31 Ekim 2012 Çarşamba

huzursuz ruh

bazen, kendi icinize girip gozden kaybolursunuz..
kapısız bir katedralin önunde duran biçare bir dindar gibi, yeniden dışarı çıkmak için dolanıp durur bedenınız ruhunuzun etrafında.. durumunuz korkunçtur, ayna karşınızdadır, işte saçlarınız, işte dudaklarınız, gözleriniz, gulumseyişiniz, bakışınız hepsi aynen duruyordur ama butun bunlar, sizi eski siz yapmaya yetmez.

tanrıların lanetine ugramış bir matematıkçi gibi bütün rakamları alt alta yazıp toplarsınız, sonuç yanlıştır. birisi rakamların değerlerini, size haber vermeden değiştirmiştir, gittikçe daha çok çıldırarak yanlış rakamlarla doğru bir sonuç bulabilmek için boğuşursunuz.
öyleyim.. aynen bu tasvirdeki gibi..
göz alabildiğine uzanan şehirde tek bir ışık bile yanmıyor. şehir dev bir kaplumbağa gibi başını içine çekip kabuğunun karanlığına kapanmış.
ellerim üşüyor,
hayatın, beni bırakıp gideceğini, ona yetişemeyeceğimi düşünüyorum.
hep aynı güçle özlüyorum.
özlemeyi hep iyi bildim...
kavuşmakta ise hep acemiyim. bu beceriksizliği kutsal bir emanet gibi taşıyorum..

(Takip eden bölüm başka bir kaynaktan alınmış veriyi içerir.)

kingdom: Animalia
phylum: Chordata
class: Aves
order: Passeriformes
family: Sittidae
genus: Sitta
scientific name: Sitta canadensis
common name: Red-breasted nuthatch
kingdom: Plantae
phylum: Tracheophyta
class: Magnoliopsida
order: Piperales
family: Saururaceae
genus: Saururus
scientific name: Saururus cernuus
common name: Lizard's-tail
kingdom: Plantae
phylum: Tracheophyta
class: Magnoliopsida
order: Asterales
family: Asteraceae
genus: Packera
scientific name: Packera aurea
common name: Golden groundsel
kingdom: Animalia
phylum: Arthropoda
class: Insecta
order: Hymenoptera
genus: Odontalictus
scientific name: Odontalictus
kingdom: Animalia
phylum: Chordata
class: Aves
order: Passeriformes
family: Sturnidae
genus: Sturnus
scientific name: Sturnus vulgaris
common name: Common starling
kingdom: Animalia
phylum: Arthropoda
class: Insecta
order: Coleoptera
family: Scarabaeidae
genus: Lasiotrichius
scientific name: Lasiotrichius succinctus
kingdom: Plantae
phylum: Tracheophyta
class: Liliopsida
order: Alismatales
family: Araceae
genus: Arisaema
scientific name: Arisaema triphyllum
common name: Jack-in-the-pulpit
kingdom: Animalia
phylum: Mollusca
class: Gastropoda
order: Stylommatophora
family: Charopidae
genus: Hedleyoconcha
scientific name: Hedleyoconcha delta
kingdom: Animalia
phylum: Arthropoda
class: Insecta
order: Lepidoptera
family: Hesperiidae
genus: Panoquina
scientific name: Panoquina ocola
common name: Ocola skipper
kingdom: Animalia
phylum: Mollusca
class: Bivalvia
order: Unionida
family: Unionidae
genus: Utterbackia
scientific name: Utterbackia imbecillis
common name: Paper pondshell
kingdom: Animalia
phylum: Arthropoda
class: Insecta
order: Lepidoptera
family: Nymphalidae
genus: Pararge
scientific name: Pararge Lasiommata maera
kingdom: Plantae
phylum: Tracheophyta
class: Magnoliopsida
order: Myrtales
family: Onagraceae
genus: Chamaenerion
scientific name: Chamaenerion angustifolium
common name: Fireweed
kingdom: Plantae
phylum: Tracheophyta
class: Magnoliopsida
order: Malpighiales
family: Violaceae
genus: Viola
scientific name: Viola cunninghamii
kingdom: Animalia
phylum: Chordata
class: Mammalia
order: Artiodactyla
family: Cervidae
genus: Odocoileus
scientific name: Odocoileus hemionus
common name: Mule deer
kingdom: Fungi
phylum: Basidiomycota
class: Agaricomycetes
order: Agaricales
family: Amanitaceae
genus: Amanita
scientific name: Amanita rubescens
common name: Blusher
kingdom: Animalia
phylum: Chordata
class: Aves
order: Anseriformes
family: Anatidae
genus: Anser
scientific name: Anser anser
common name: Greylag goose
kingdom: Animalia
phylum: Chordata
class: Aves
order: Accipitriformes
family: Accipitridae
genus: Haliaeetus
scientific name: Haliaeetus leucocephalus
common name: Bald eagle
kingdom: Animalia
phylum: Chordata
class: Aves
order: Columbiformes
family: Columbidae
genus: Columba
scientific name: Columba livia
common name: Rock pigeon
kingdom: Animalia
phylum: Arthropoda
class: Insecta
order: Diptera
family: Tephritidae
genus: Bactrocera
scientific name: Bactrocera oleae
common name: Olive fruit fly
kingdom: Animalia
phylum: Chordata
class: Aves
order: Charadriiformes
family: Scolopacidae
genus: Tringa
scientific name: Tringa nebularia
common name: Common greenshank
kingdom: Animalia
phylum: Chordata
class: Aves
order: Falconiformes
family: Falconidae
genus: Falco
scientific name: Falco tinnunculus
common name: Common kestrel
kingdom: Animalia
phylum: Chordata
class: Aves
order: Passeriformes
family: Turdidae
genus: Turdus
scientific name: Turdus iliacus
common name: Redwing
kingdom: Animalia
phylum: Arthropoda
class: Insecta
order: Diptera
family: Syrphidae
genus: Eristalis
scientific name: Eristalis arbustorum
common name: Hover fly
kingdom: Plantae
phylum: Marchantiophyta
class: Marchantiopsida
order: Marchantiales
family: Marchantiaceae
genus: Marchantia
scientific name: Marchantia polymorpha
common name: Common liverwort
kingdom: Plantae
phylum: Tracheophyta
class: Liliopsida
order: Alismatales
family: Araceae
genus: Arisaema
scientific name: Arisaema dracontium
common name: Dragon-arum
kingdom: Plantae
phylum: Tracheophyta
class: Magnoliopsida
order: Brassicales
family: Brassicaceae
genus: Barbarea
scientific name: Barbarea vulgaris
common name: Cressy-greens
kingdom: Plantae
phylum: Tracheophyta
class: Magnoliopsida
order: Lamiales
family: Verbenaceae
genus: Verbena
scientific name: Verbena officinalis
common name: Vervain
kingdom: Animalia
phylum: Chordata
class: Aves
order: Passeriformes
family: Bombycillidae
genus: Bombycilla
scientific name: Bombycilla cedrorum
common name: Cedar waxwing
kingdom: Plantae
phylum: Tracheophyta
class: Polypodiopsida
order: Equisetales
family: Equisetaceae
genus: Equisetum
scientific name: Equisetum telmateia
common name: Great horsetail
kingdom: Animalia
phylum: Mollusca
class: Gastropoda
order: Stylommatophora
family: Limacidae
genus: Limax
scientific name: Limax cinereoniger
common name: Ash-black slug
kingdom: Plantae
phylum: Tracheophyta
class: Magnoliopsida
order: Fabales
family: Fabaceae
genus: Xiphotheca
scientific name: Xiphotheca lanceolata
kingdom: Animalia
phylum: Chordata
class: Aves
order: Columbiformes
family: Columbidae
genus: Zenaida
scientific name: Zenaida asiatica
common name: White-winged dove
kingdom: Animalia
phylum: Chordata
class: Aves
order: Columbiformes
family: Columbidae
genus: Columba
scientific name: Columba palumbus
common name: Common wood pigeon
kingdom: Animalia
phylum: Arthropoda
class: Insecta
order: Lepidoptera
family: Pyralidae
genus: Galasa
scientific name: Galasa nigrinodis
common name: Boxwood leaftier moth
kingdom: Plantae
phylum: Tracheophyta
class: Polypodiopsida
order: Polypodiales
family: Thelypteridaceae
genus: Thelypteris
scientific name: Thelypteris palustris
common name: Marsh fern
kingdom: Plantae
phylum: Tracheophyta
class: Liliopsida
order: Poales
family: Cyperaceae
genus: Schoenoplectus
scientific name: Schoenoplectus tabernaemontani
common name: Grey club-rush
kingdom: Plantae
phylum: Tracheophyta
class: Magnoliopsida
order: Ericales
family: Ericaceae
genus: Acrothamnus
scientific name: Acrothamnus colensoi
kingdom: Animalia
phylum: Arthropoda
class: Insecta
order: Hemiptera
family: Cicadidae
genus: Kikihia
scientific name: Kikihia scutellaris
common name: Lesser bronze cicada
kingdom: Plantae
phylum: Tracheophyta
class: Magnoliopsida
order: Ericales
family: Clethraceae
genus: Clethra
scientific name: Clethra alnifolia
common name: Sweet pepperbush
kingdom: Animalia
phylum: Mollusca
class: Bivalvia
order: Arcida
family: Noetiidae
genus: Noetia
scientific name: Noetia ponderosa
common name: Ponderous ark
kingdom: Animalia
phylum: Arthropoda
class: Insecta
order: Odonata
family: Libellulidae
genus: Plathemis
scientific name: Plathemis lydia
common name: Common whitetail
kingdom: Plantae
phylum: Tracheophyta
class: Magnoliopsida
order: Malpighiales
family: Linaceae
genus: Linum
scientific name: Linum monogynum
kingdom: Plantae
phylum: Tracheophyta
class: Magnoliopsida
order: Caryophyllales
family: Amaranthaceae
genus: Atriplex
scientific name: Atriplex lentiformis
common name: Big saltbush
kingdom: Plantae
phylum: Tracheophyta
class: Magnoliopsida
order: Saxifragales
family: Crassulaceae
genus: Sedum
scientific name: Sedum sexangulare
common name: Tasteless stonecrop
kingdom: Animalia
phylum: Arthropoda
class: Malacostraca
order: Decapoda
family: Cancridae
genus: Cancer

bu korkunç karanlık shakespeare'in mezarcısı gibi kazıp bulduklarını bana gösteriyor.. neler çıkıyor oradan neler, beni kasıp kavurmuş nice acı, üstü kapanmış nice öfke, unuttuğum nice ihanet..
soğuk..
ellerim üşüyor..
soğuk zamanı yırtıyor, ama sadece soğuktan değil üşümem..
ne tanrı'yı ne şeytanı memnun edebiliyorum.. bedenimde kaybolmuş ruhum katedrale kapı inşa etmeye ugraşıyor.